En France, l’appel au peuple est un incontournable. Voire un indémodable. «Encore aujourd’hui, il est des hommes politiques qui se réclament du gaullisme. Il en ressort un peuple idéalisé, essentialisé, existant de toute éternité.» Voilà la dérive relevée par l’historien Olivier Christin qui remarque, en revanche, que «le terme de race est totalement exclu de l’espace public, absolument impossible».

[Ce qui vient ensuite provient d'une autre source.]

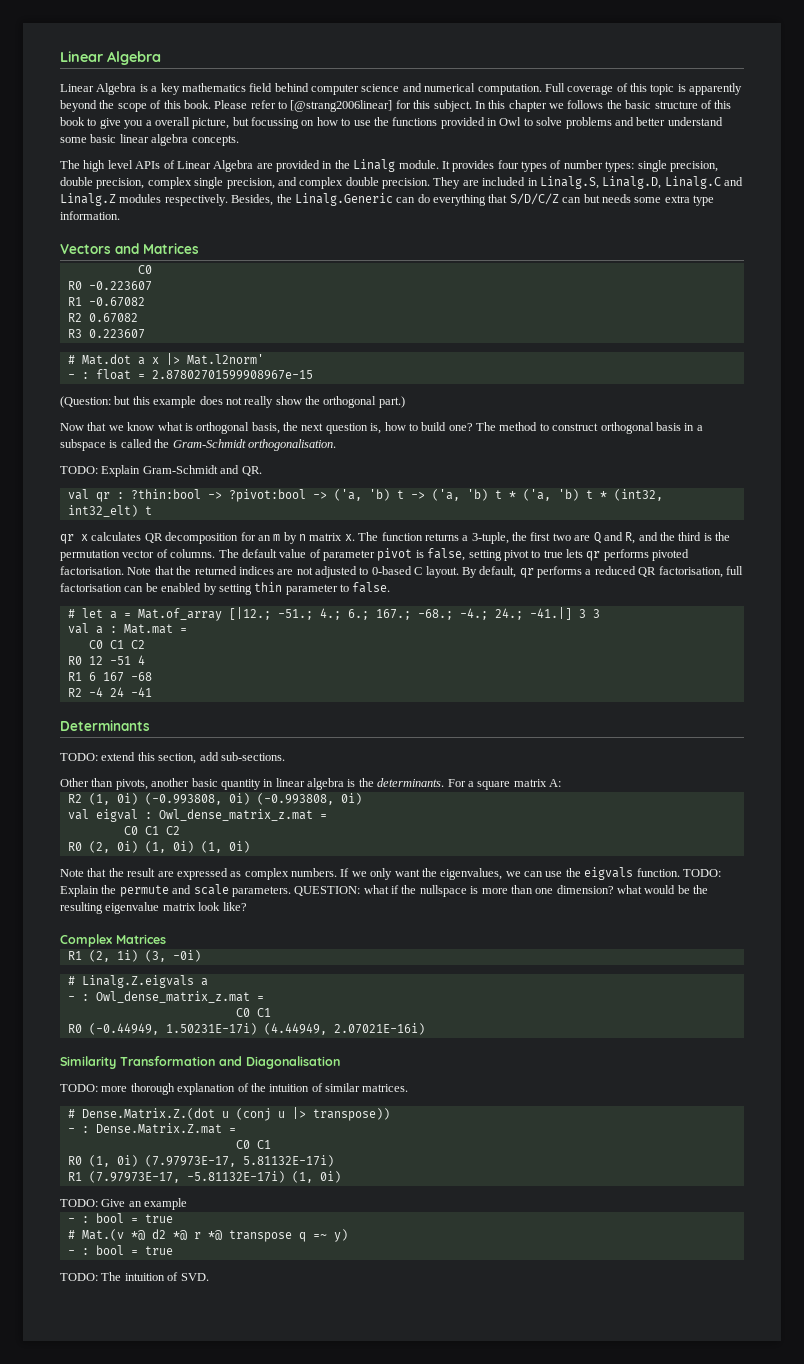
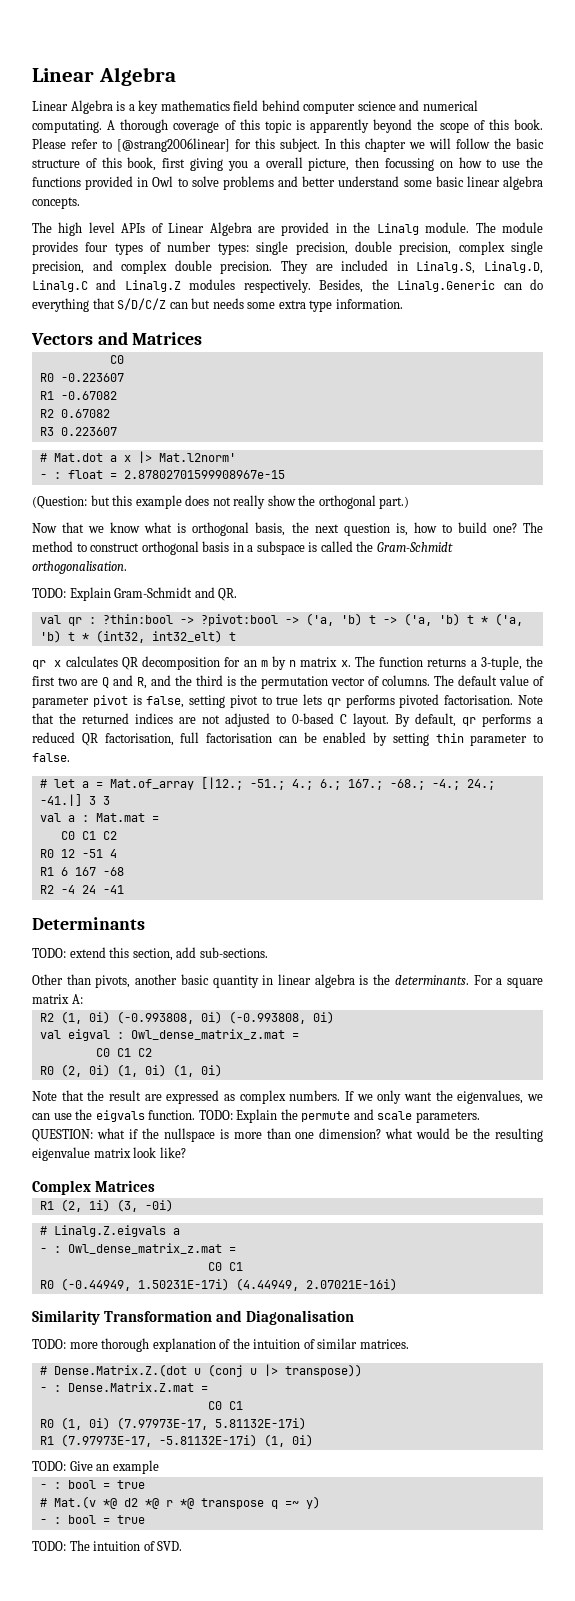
[477,83,565,95] computation. Full -> [32,119,169,133] computating. A thorough
[567,100,604,109] follows -> [429,138,491,149] will follow
[60,117,121,129] book to give -> [127,157,224,171] book, first giving
[232,117,249,126] but -> [355,157,380,168] then
[441,161,450,169] It -> [475,222,543,233] The module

Dans l’espace germanique, c’est le contraire. Dès le XIXe siècle, la race va être un des principes de la construction de la nation et de l’identité nationale, avant même le IIIe Reich. «Quand la France jouait plutôt sur l’idée d’un peuple souverain, choisissant ensemble son destin politique dans les luttes, uni et en marche vers la liberté ; l’Allemagne, en l’absence d’unité politique, cherchait à définir autrement l’identité du peuple allemand. C’est ainsi que les éléments culturalistes, linguistiques, religieux ont pris le dessus. Le recensement des traditions de ce vrai peuple, rural, débouchera, petit à petit, sur l’idéologie raciale nazie», explique Olivier Christin. L’entrée du dictionnaire croise ces deux histoires, qui se sont construites en miroir, entrelacées par moments, avec une visée : «Déjouer le piège de l’essentialisation : ni la race ni le peuple ne vont de soi, ils n’existent pas en eux-mêmes, de sorte qu’on ne peut adhérer spontanément à ces concepts.»